On 2/14/22 15:01, Daniel P. Berrangé wrote:
On Mon, Feb 14, 2022 at 02:32:55PM +0100, Michal Privoznik wrote:
> I've rewritten our virMutexes to check for failures [1] and saw couple
> of problems. In most cases we are destroying a locked mutex which these
> patches aim to fix. Then we have virLogLock() which is locked in
> virFork() and then unlocked from child (a different process) which is
> problematic. Pthread doesn't like it when one thread locks a mutex only
> so that another one unlocks it. Semaphores don't care.
Despite behaviuor being undefined, in practice it works with any
impl we have in supported platforms.
Indeed, that's why I haven't sent the patch that rewrites virLogMutex.

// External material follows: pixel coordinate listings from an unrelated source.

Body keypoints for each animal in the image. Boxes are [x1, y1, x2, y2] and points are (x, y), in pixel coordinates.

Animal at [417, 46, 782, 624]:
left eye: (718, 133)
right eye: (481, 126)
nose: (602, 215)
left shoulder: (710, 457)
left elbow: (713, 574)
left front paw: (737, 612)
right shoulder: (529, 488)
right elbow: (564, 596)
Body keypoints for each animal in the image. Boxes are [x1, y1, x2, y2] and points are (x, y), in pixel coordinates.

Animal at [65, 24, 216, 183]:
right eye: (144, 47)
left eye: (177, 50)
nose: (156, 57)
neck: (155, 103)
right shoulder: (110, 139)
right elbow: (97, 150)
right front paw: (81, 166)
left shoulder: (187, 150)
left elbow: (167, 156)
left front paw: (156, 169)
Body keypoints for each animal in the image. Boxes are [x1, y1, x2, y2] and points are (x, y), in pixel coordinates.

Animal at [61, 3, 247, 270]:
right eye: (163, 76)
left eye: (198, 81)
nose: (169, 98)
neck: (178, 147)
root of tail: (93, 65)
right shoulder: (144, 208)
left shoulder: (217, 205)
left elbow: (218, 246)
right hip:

The key problem we're addressing is that the child process needs
to inherit a known state for the mutex. Whether that state is
locked or unlocked doesn't matter, as long as it has a bulletproof
guarantee of what that status is.
We call virLogLock before fork() to guarantee a locked state,
by blocking on any other threads in the parent that might be
temporarily holding it.
Again, I understand that. It's just that the following code returns an
error:
#include <pthread.h>
#include <stdlib.h>
#include <unistd.h>
#include <stdio.h>
#include <string.h>
int main(int argc, char *argv[])
{
pthread_mutex_t l;
pthread_mutexattr_t attr;
pthread_mutexattr_init(&attr);
pthread_mutexattr_settype(&attr, PTHREAD_MUTEX_ERRORCHECK);
pthread_mutex_init(&l, &attr);
pthread_mutex_lock(&l);
if (fork() == 0) {
/* child */
int rc;
if ((rc = pthread_mutex_unlock(&l)) != 0) {
fprintf(stderr, "unlock error: %s\n", strerror(rc));
abort();
}
}
return 0;
}
Switching to a semaphore works again. I'm not advocating for that
though, it's needless because apparently pthread does the right thing on
all platforms we care about.
The pthread_atfork() handler can be used todo the same trick
if you don't control the place where fork() is called. The
man page explicitly says
https://linux.die.net/man/3/pthread_atfork
"The expected usage is that the prepare handler acquires
all mutex locks and the other two fork handlers release
them."
Which is a terrible advice, let me say. This assumes that there is a
global list of mutexes (which there certainly is not in projects of our
size), but more importantly - this is so fragile to lock ordering than
anything else.
Michal